Class loading in Java. Takeaways.

It is easy to find an answer to any kind of a question by searching it in web. I’m a strong believer that a good programmer tries to understand and analyze the problem, read documentation first before searching for an easy answer.

As a Java developer, the very first source of documentation for me is Java Specification itself. Some people find it pointless to read the long specification when you can find an answer just by few clicks. I disagree, everything is hard until it gets easy. Once you start digging into the original documentation you find not only an answer to your question, but an insight into the nature, reasoning behind and much more.

Recently, while trying to run a small program in JVM, I’ve faced java.lang.VerifyError and went through the specs of Class Loading in JVM and have few interesting findings which I’d like to share.

I’ll give a basic introduction of how the class gets into the JVM’s execution state and add a few takeaways with some nuances.

Java Virtual Machine purpose is to consume class files and execute the byte code within that classes. JVM starts up by loading given class which contains a valid main method corresponding to the Java Specs, however before the code is ready to be used (the class is in execution state of JVM) there are several steps required.

Suppose we have a simple HelloWorld Java class with a main method which prints Hello World to the console.

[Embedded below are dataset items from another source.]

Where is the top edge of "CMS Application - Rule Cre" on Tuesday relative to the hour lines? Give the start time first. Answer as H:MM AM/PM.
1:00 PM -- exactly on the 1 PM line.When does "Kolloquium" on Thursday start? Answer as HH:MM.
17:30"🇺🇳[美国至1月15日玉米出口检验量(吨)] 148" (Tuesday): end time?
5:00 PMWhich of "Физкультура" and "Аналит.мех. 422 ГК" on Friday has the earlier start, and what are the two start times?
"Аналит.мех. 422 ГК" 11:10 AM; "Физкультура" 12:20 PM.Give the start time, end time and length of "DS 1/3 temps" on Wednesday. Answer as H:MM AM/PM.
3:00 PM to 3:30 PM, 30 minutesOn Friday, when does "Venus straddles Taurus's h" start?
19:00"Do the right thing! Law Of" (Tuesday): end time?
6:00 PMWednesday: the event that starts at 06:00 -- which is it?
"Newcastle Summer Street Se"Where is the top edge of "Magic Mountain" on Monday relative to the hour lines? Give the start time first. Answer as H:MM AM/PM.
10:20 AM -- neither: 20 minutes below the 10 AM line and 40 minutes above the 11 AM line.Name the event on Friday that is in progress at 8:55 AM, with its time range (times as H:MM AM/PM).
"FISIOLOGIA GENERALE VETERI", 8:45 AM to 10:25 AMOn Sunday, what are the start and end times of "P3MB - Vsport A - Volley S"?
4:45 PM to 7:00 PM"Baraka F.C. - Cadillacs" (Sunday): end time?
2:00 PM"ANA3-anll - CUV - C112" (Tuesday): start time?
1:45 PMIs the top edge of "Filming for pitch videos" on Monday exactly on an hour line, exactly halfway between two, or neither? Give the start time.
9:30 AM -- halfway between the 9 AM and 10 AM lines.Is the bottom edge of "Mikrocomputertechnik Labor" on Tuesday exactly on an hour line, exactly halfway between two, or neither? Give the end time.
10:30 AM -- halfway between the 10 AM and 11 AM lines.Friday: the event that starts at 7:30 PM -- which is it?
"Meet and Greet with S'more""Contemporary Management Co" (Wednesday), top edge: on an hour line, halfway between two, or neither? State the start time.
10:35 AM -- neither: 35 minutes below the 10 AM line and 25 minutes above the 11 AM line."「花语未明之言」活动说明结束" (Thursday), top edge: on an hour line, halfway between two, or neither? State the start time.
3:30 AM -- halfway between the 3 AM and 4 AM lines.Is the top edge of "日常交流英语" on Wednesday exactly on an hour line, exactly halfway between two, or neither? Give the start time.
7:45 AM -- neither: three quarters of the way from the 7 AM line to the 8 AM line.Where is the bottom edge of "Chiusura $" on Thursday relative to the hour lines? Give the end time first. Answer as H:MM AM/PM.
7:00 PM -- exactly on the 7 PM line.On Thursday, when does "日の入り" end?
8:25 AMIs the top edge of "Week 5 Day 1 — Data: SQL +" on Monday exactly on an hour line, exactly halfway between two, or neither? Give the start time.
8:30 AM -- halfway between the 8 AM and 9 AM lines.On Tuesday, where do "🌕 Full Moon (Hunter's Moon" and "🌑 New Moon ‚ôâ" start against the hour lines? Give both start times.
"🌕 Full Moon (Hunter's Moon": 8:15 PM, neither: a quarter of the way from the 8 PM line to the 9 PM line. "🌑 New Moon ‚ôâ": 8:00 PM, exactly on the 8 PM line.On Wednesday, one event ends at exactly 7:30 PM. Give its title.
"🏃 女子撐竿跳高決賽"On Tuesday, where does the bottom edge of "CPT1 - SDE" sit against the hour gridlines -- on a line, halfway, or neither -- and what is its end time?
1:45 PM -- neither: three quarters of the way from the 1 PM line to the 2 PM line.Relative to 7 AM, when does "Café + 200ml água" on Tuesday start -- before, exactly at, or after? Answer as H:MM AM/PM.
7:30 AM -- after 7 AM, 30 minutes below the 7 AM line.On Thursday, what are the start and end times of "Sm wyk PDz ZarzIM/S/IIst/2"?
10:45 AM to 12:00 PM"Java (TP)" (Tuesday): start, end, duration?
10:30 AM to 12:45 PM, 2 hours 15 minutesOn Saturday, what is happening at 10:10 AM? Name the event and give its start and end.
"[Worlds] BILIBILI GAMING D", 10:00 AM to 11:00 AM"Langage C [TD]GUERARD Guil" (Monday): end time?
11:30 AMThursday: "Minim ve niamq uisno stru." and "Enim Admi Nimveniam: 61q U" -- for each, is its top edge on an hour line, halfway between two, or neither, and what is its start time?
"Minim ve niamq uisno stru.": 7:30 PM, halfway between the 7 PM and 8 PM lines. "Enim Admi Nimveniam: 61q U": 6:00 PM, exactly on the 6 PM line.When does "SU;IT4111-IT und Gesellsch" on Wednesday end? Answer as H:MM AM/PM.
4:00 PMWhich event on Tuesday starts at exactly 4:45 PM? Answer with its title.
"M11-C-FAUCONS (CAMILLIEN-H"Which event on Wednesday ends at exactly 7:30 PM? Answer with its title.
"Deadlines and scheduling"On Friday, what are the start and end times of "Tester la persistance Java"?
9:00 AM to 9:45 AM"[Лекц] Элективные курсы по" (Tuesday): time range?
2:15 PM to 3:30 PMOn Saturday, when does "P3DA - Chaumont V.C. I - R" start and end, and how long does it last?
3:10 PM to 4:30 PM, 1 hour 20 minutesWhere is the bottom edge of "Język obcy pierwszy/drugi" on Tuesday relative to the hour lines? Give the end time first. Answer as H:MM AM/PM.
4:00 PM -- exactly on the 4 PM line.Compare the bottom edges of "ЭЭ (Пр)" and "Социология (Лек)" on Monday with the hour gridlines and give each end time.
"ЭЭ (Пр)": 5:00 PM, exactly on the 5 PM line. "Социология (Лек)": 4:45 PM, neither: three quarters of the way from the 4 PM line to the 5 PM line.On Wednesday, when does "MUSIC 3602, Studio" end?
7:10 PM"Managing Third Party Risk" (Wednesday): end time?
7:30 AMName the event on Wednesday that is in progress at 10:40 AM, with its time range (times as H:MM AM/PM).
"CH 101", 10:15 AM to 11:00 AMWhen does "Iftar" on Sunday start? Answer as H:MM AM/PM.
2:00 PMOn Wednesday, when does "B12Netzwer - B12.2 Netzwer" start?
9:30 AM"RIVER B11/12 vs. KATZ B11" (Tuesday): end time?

Step 1: Loading of classes and interfaces

When we try to run our program, JVM tries to find the binary representation (a compiled .class file) of the HelloWorld class with a fully qualified name. Obviously the initial search attempt fails and thats when JVM loads the binary representation of the new class. You may wonder what happens if it can’t find the class? That is when we have the famous NoClassDefFoundError.

Takeaways

  • The loading process is implemented by the class ClassLoader (and its subclasses).
  • Class loaders are using delegation model - before some child A class loader tries to load a class, it first looks if it’s parent B class loader has already loaded it or not. If it finds the class, it doesn’t load the class itself.
  • The same class will never be loaded twice by the same or sibling/parent/child class loader.
  • Class loader constructs Class object from the binary representation of the class and adds a static property named class in it (e.g. when you use SomeObject.class).
  • The class loading may fail with an OutOfMemoryError because it involves allocation of new data structures.

Step 2: Linking of classes and interfaces

After the class is loaded JVM tries to link it into the runtime state of itself. There are three different subphases involved during the linking; verification, preparation and resolution.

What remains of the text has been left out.